The figure above documents the progression of the case study. Here, the top row shows the Range-Doppler response while the bottom row shows the CA-CFAR detections. The first column shows the radar's perception when not under attack while the second and third columns represent the radar's perception when under attack. Observe how hen no attack is present, we clearly see the black car being detected moving away from the radar when no attack is present. However, when the attack is engaged, we see that the victim also detects both of the false-positive attacks.
Attack Movie
In this case study, we configure our attacker to apply a false negative attack centered at a range of 75m with a velocity of -10 m/s. Here, observe how this added clutter raises the CFAR threshold of the victim's radar to the point that the real object is not detected once the attack starts.

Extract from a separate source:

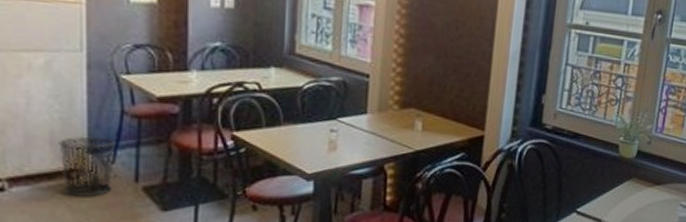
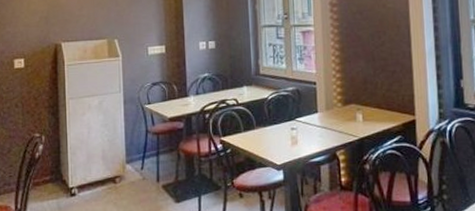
waste bin: present [58,136,116,197] -> none [107,151,143,196]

This figure documents the range that the victim radar perceived the target to be for each frame of the case study. Here, the False-Negative attack starts on the 14th frame where we observe that the victim radar fails to detect the object once the attack starts.

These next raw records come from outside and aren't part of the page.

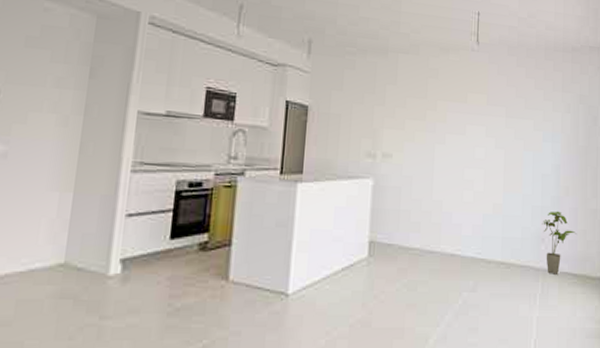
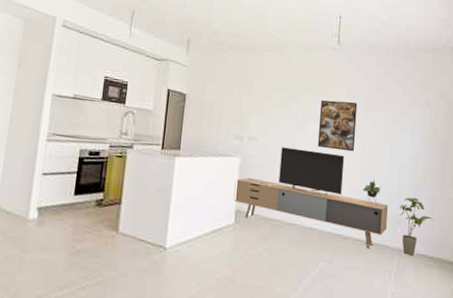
media console: none [366,164,532,272] -> present [233,147,389,249]
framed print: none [457,108,498,165] -> present [317,100,358,152]

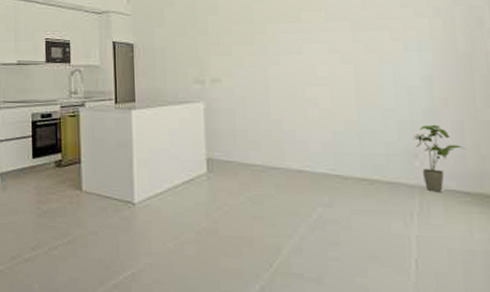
media console: present [233,147,389,249] -> none [202,85,400,189]
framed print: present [317,100,358,152] -> none [293,24,345,81]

The figure above documents the progression of the case study. Here, the top row shows the Range-Doppler response while the bottom row shows the CA-CFAR detections. The first column shows the radar's perception when not under attack while the second and third columns represent the radar's perception when under attack. When no attack is present, we clearly see the black car moving away from the radar in the Range-Doppler response where it is also detected using the CFAR. However, when the attack is engaged, observe how the car is no longer detected by the CFAR detector even though it is still present in the scene.
Attack Movie
In this case study, we combine a false-negative attack centered at a range of 75m and a velocity of -10m/s with a false positive attack starting at 75m and propagating towards the radar with a velocity of 12m/s. The resulting attack leads the victim radar to mistakenly believe that the car is heading towards it when it is actually heading away from it.

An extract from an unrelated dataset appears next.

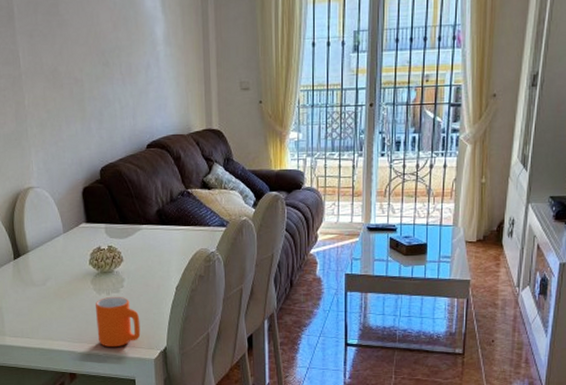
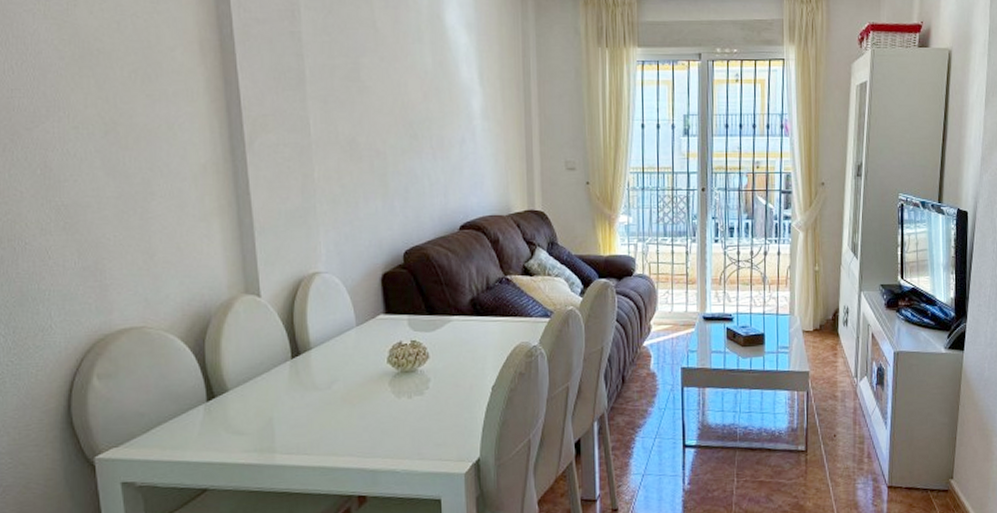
mug: present [96,296,141,348] -> none [394,399,449,462]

This figure documents the range that the victim radar perceived the target to be for each frame of the case study. Prior to the attack, we see that the victim successfully tracks the vehicle as it moves away from it. However, observe how the radar mistakenly believes that the object is instead coming towards it once the translation attack starts.
The figure above documents the progression of the case study. Here, the top row shows the Range-Doppler response while the bottom row shows the CA-CFAR detections. The first column shows the radar's perception when not under attack while the second and third columns represent the radar's perception when under attack. Observe how we clearly see the bus moving away from the radar in the Range-Doppler response where it is also detected using the CFAR when no attack is present. However, when the attack is engaged, observe how the car is mistakenly detected as coming toward the radar instead of moving away from it.
Footnotes:
*This is a result of the CA-CFAR detector configuration (see Sec.VII in the paper for a more detailed explanation) and hardware limitations. Thus, it is possible that some targets at close range will not be detected until they move further away.
**Stationary vehicles are significantly more difficult to detect as they often get lost in the clutter from the surrounding environment. Additionally, these detections are not shown in order to make it easier to observe the behavior of targets of interest.